Koronavirüs baş ağrısı toplumda yaygın görülenlerden çok farklı
Prof. Dr. Karadaş, koronavirüs baş ağrısının olağan baş ağrısından farklı olduğunu söyledi. Karadaş, “Eğer Covid-19’a yönelik baş ağrısının özelliklerini bilmezsek, bunu başka baş ağrıları ile karıştırırsak, bu hasta tekrar toplumda dolaşacak ve virüsün yayılmasına neden olacak. Toplum ortasında en çok bilinen migren, tansiyon tipi, küme tipi baş ağrısı; koronavirüs baş ağrısı gerçek bir baş ağrısı ve bunlardan farklı. Koronavirüs baş ağrısı çok büyük oranda yüzde 90’lar civarında iki taraflı görünüyor. Migrende görünen zonklayıcı baş ağrısını bunda görebiliyoruz; lakin migrende gördüğümüz yarım baş ağrısını pek görmüyoruz. Koronavirüs baş ağrısında hem iki taraflı hem zonklayıcı hem sıkıştırıcı, buna eşlik eden birtakım bulgular da bize ayırt ettiriyor. Bunlar neler; bireyde ishal, kilo kaybı olabiliyor, koku, tat alma bozukluğu eşlik edebiliyor. Dirençli, ilaçlar ile geçmeyen baş ağrıları ile karşımıza çıkabiliyor. Münasebetiyle biz bu tıp bulguları, bilgileri gördüğümüz vakit kesinlikle koronavirüsü de düşünmemiz gerekiyor” dedi.

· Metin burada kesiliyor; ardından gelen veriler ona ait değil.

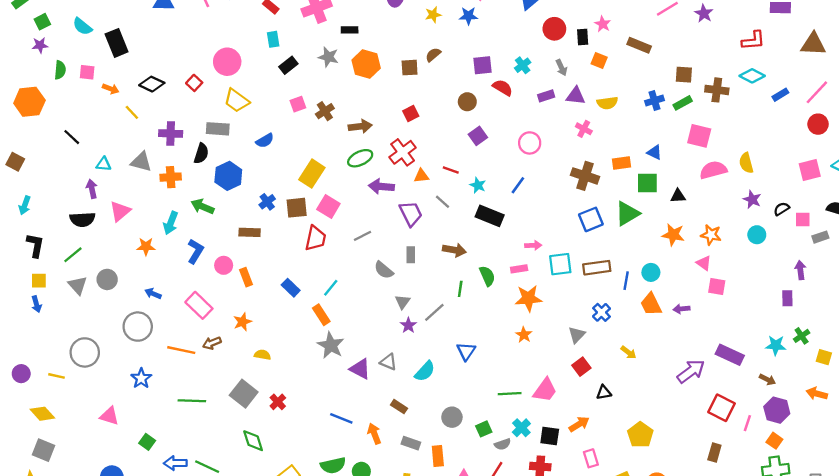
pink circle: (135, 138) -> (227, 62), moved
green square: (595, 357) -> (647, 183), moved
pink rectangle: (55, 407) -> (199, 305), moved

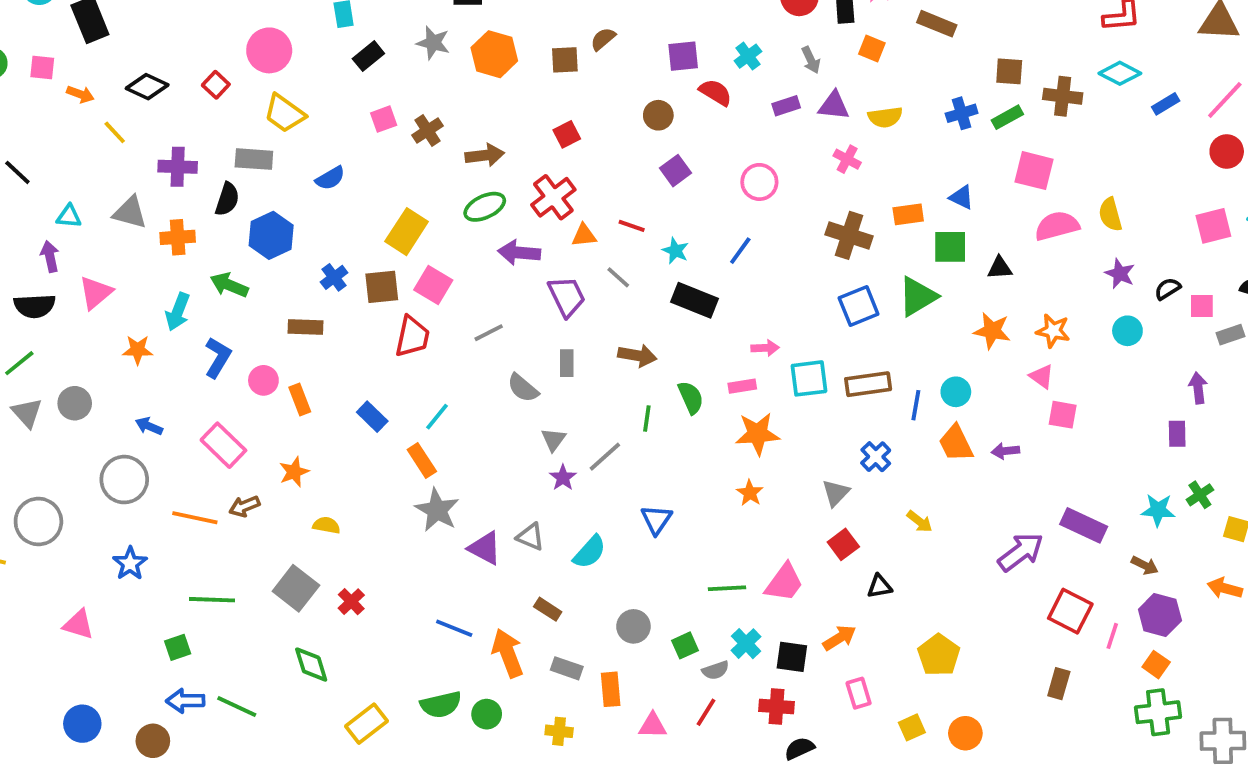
orange arrow: (374, 434) -> (508, 653), size x1.4
green square: (147, 442) -> (178, 647), moved, turned 35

Işık,ses ve koku hassasiyetiyle migrene de benziyor
Koronavirüs baş ağrısının migrene benzeyen özellikleri de olduğunu belirten Karadaş, “Işık hassasiyeti, ses, koku hassasiyeti olabiliyor, bunlar da migrenle karıştırabileceğimiz durumlar. Ancak ekseriyetle başın ön tarafında, iki taraflı, hem sıkıştırıcı hem zonklayıcı ve kilo, iştah kaybının olması, koku, tat alma üzere bulguların da az da alsa eşlik etmesi, bunun koronavirüs ile bağlantılı baş ağrısı olduğunu düşünmemizi sağlayacaktır” sözünü kullandı.
Kimi hastalarda baş ağrıları yıllarca sürüyor
Prof. Dr. Karadaş, koronavirüs kaynaklı baş ağrısına ait hazırladıkları yayının memleketler arası mecmualarda yayımlandığını hatırlatarak “Baş ağrılarını da biz değerlendirdik, bunu da biz milletlerarası yayın haline getirdik. Aslında koronavirüs baş ağrısı dediğimizin de kendi içerisinde farklı tiplerini gördük. Bir kısmı çok dirençli, çok ağrılı; bir kısmı da orta şiddetli diyeceğimiz bir şey. Çok şiddetli olan ağrılarda akciğer tutulumunun daha fazla olduğunu gördük. 1 yılın da akabinde artık deneyimlerimizle de hastaları inceliyoruz. Poliklinikte 3, 5, 6 ay evvel geçirilmiş koronavirüs enfeksiyonuna karşın aylar sonra da çıkan baş ağrılarını görüyoruz. Koronavirüsten aylar sonra çıkan baş ağrıları ile de karşılaştık. Bir kümede koronavirüsle başlayıp çok uzun vadeli devam eden baş ağrılarını görüyoruz. Bir küme da koronavirüs ile baş ağrılarını yaşıyor; lakin devam etmiyor. Bunların daha sağlıklı oran ve sayılarını önümüzdeki periyotta vermiş olacağız. Bunların çok büyük kısmının tedavileri yapılabilmekte, rahatlıkla üstesinden gelinebilmekte, natürel bu tedaviler şahsa özel” diye konuştu.